Kaleidoscope – Colour & Sequence in 1960’s British Art at the Djanogly Gallery, Lakeside Arts Centre, Nottingham
It’s difficult to argue with the curators sub-title viz. colour as the gallery is full of it – so much so that one imagines that a certain amount of ‘restoration’ (read that as code for a ‘paint job’) has gone on here. But its a very jolly romp through the early to late sixties of UK art with the focus on the New Generation sculptors (excepting the talented South African born Isaac Witkin, who – seemingly – is the one key figure written out of this narrative) augmented by a more eclectic selection of painters from the same period. This latter aspect rather jumbles up some of the argument being presented here (though in conversation Sam Cornish rightly makes as much of the idea of symmetry as sequence) with the notion that something deep connects artists as diverse as Riley, Steele (and apparently in the shows first outing in Yorkshire, Peter Sedgley) representing Op with Mary Martin the constructivist and the sculptor Philip King. Superficially there are connections but a quick glance at how careers advanced subsequently suggests that any connections are far more nuanced than that.
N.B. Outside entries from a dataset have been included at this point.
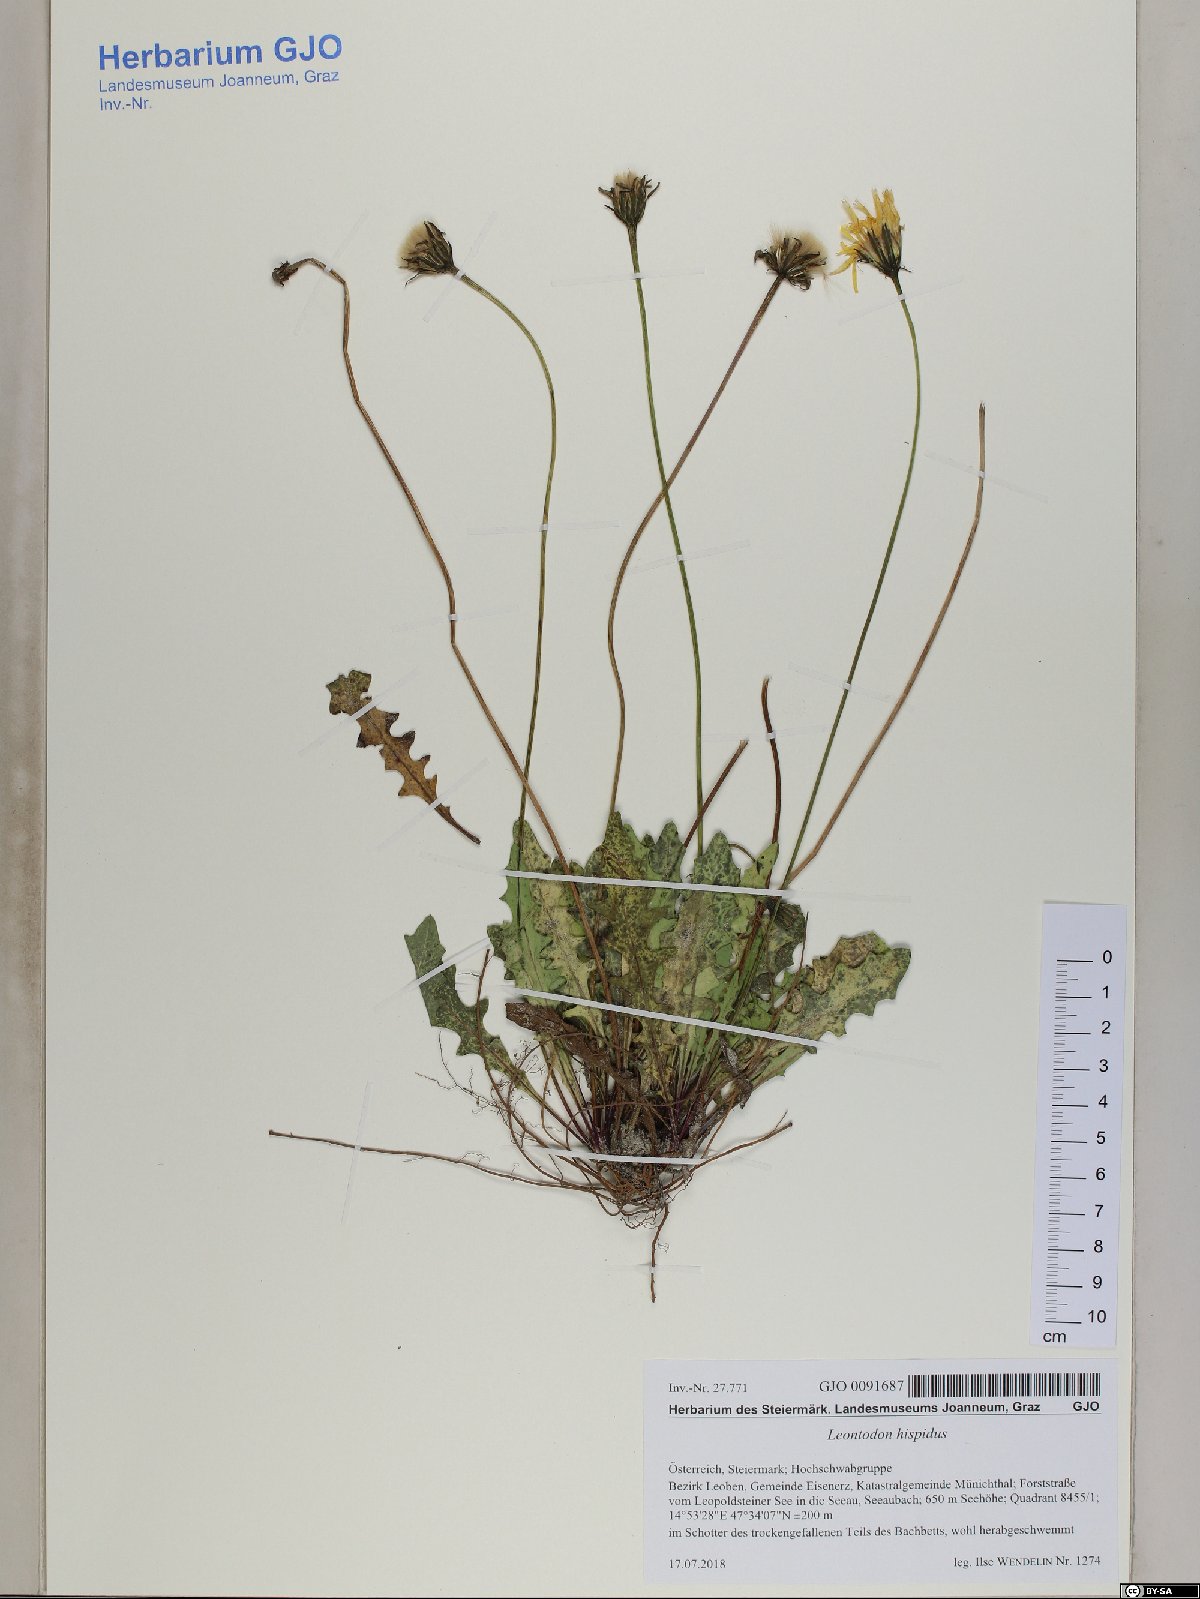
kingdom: Plantae
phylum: Tracheophyta
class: Magnoliopsida
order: Asterales
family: Asteraceae
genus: Leontodon
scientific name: Leontodon hispidus
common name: Rough hawkbit
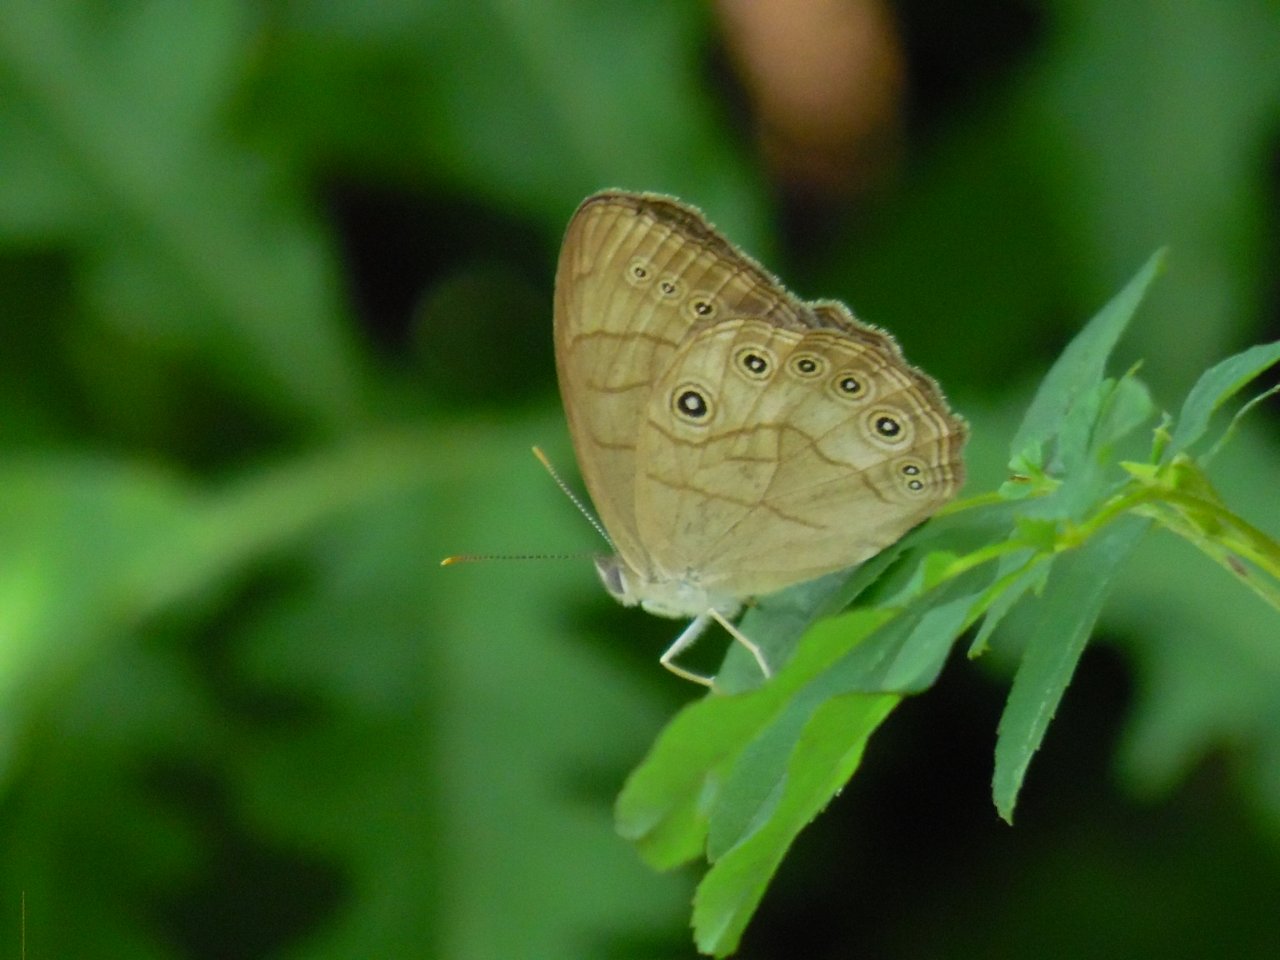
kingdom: Animalia
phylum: Arthropoda
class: Insecta
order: Lepidoptera
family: Nymphalidae
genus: Lethe
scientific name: Lethe eurydice
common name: Appalachian Eyed Brown
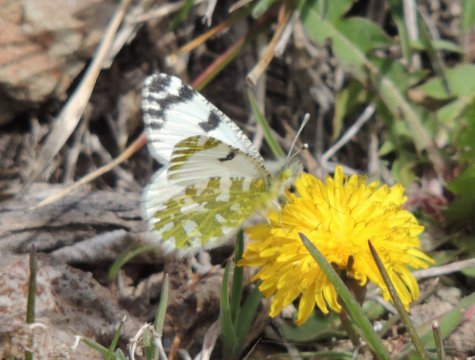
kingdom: Animalia
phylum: Arthropoda
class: Insecta
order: Lepidoptera
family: Pieridae
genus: Euchloe
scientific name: Euchloe lotta
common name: Desert Marble
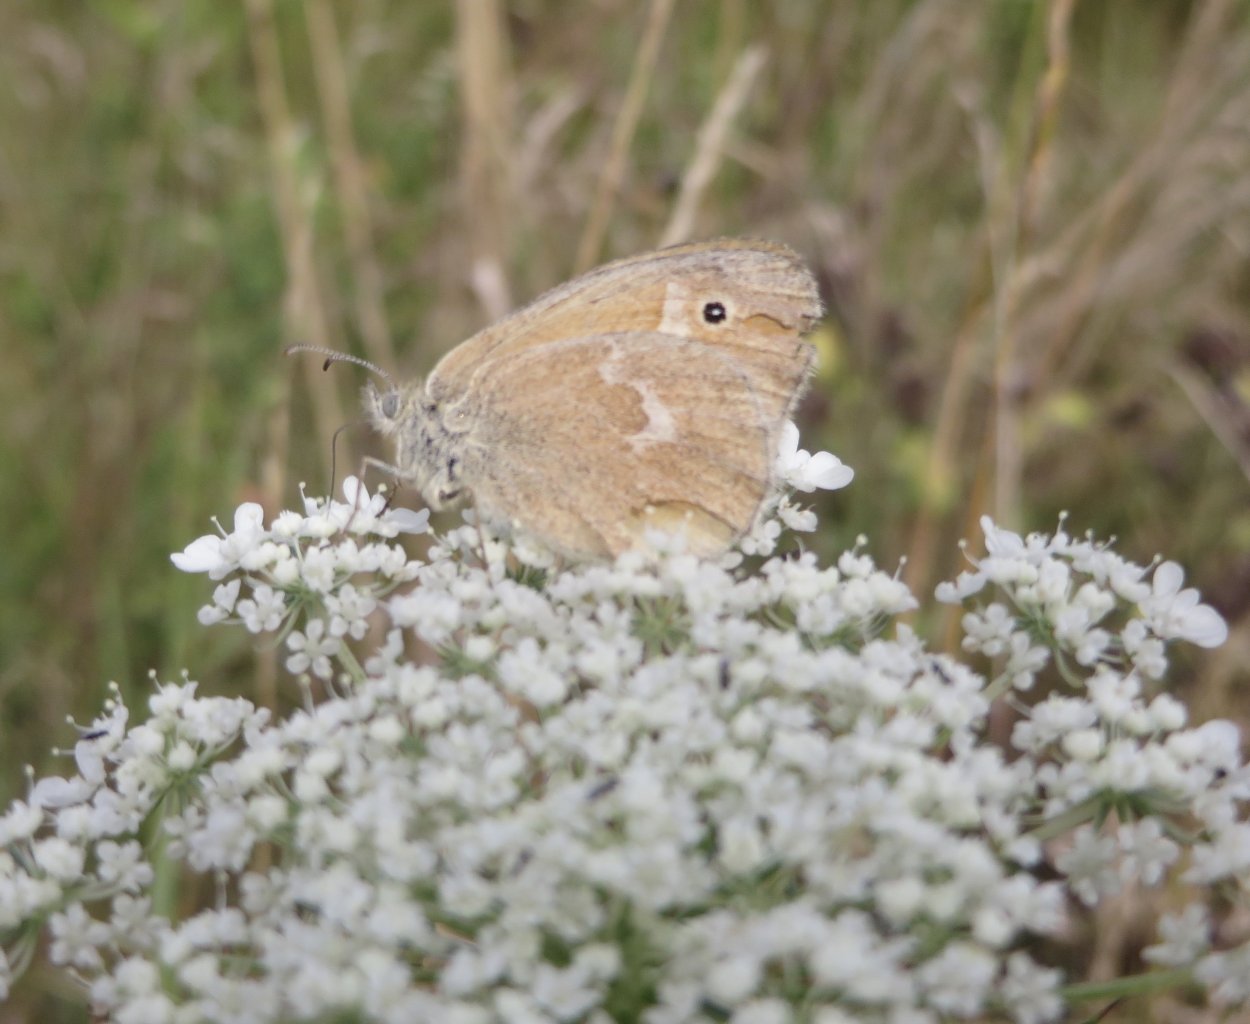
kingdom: Animalia
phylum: Arthropoda
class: Insecta
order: Lepidoptera
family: Nymphalidae
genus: Coenonympha
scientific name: Coenonympha tullia
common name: Large Heath
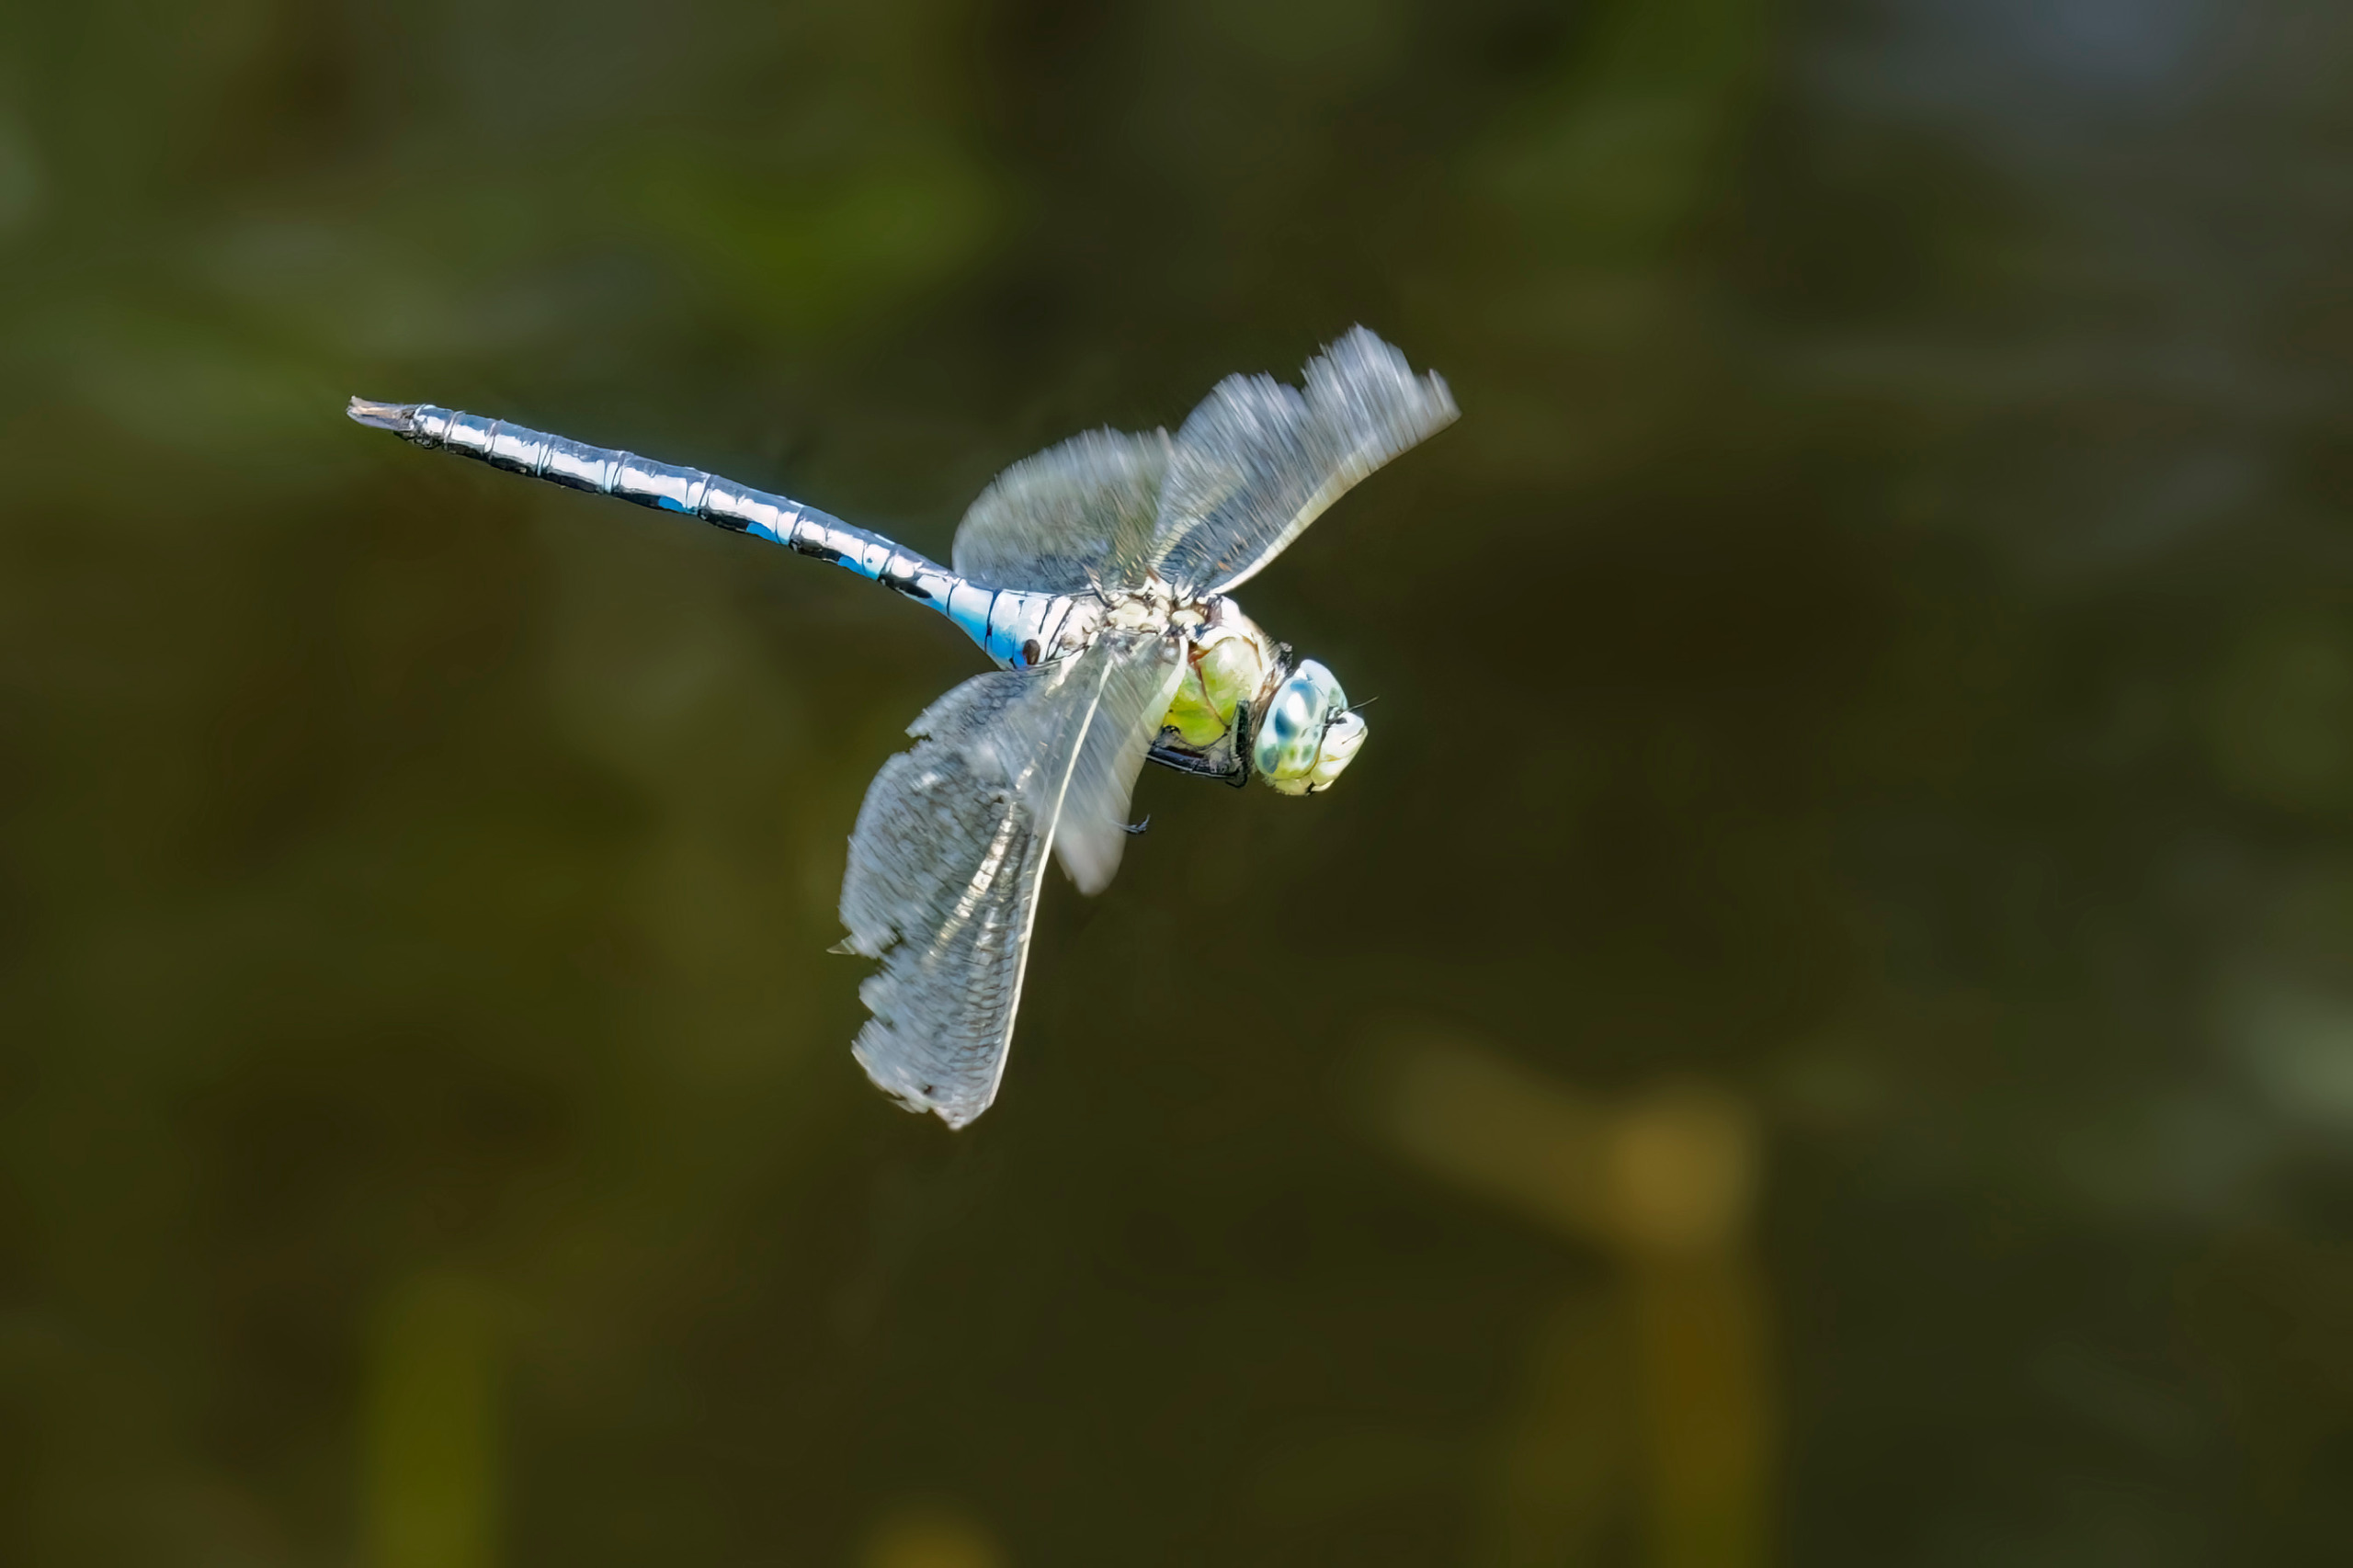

However it warms my heart to see works that are optimistic and untroubled by post modernist angst – on entering the gallery one is confronted by Richard Smith’s painting Trio and what immediately sprang to mind was the double page bleed photo of the young artist in his hammock fresh back from the United States full of the new spirit of the sixties and casting off the dull grey of 1950’s post war Britain. But as I looked around I couldn’t help seeing the ghosts of the later works by many of the sculptors especially Tucker, King and Anthony Caro as examples of how their concerns turned inward, not only as regards form and materials, but ideas that seem more subtle, elegiac and even – in a late work by Caro for instance – Shadows of 2013 – to thoughts of mortality. Of course the painters, by and large, cleaved closer to their initial interests or, perhaps most tellingly in the case of Riley, went far further in embracing colour wholeheartedly. Overall the show works well and brings a good deal of material into view that gets relatively little airing nowadays. Of course one thinks of omissions – I’d have loved to have seen Roger Cook’s painting brought out of the store – it is surely a close fit with the theme – as is Witkin’s Vermont 111. But then there’s a deal of work that would equally fit the remit, Paul Huxley, Jack Smith and Noel Forster to name check just a few of the painters. All that said…the show is fitted into the three spaces well and all the works need the space they have to breathe. And despite that they are all into their fifties now, by and large, most of them do.